Thank you, Sarah 5565.
The painful thing is that nearly all broadly intelligent people saw that using exam scores to fire teachers and close schools was simply crazy.
This society today has a lot of narrowly smart yet broadly unintelligent people.
A lot of “smart” people have no common sense.
Many of them also believe that the most high tech solution to problems is always the best one.
But aside from that, I suspect that many of the VAM cheerleaders don’t actually even know or care whether it works, as long as it helps them to achieve their goals.
Well, once something gets rolling or looks like it can fly, you get a lot of thoughtless or malicious self-serving cheerleaders.

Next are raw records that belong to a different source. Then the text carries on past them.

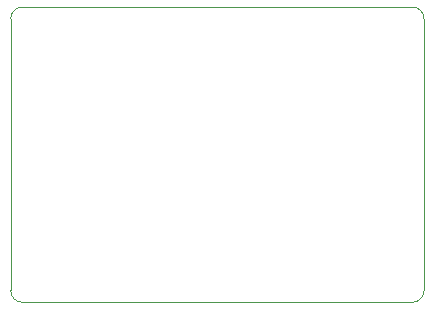
<source format=gbr>
%TF.GenerationSoftware,KiCad,Pcbnew,8.0.3*%
%TF.CreationDate,2024-12-25T15:45:28+08:00*%
%TF.ProjectId,ICM-42688,49434d2d-3432-4363-9838-2e6b69636164,rev?*%
%TF.SameCoordinates,Original*%
%TF.FileFunction,Profile,NP*%
%FSLAX46Y46*%
G04 Gerber Fmt 4.6, Leading zero omitted, Abs format (unit mm)*
G04 Created by KiCad (PCBNEW 8.0.3) date 2024-12-25 15:45:28*
%MOMM*%
%LPD*%
G01*
G04 APERTURE LIST*
%TA.AperFunction,Profile*%
%ADD10C,0.050000*%
%TD*%
G04 APERTURE END LIST*
D10*
X120000000Y-94000000D02*
X120000000Y-71000000D01*
X121000000Y-95000000D02*
G75*
G02*
X120000000Y-94000000I0J1000000D01*
G01*
X155000000Y-71000000D02*
X155000000Y-94000000D01*
X120000000Y-71000000D02*
G75*
G02*
X121000000Y-70000000I1000000J0D01*
G01*
X121000000Y-70000000D02*
X154000000Y-70000000D01*
X154000000Y-70000000D02*
G75*
G02*
X155000000Y-71000000I0J-1000000D01*
G01*
X155000000Y-94000000D02*
G75*
G02*
X154000000Y-95000000I-1000000J0D01*
G01*
X154000000Y-95000000D02*
X121000000Y-95000000D01*
M02*

</source>
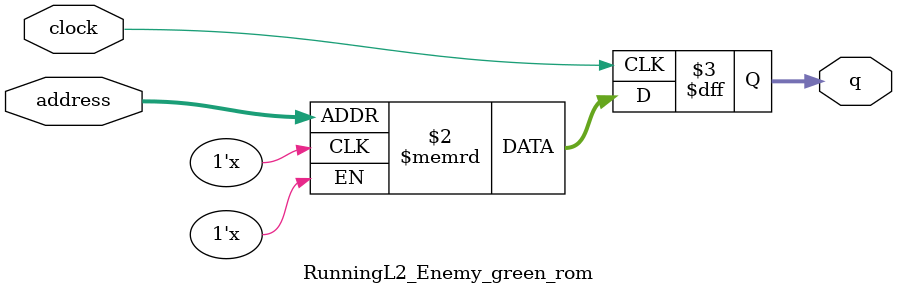
<source format=sv>
module RunningL2_Enemy_green_rom (
	input logic clock,
	input logic [11:0] address,
	output logic [2:0] q
);

logic [2:0] memory [0:2639] /* synthesis ram_init_file = "./RunningL2_Enemy_green/RunningL2_Enemy_green.mif" */;

always_ff @ (posedge clock) begin
	q <= memory[address];
end

endmodule

</source>
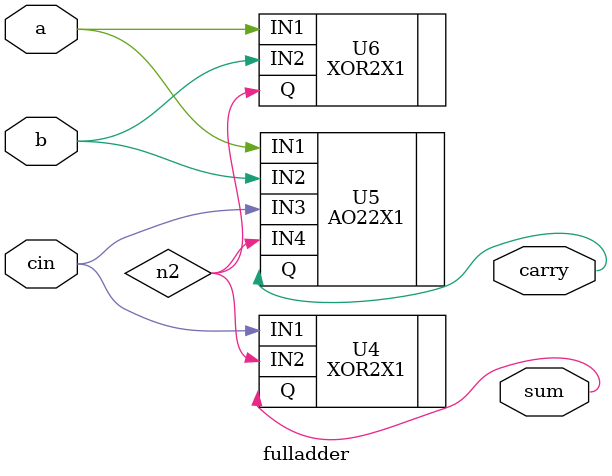
<source format=v>


module fulladder ( a, b, cin, sum, carry );
  input a, b, cin;
  output sum, carry;
  wire   n2;

  XOR2X1 U4 ( .IN1(cin), .IN2(n2), .Q(sum) );
  AO22X1 U5 ( .IN1(a), .IN2(b), .IN3(cin), .IN4(n2), .Q(carry) );
  XOR2X1 U6 ( .IN1(a), .IN2(b), .Q(n2) );
endmodule


</source>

There’s something really alarming here. A disempowered or tightly constrained majority, or else a rampant lack of common sense, or something like common sense but a bit deeper.
I feel we’re on the cusp of a major change in jobs, an unexpected shift that nobody is correctly predicting. And everyone calling the shots in education, industry, science and the social sciences is very, very busy chasing his or her tail, as it were, the opposite-of-anthropomorphically speaking, caninomorphically speaking, perhaps.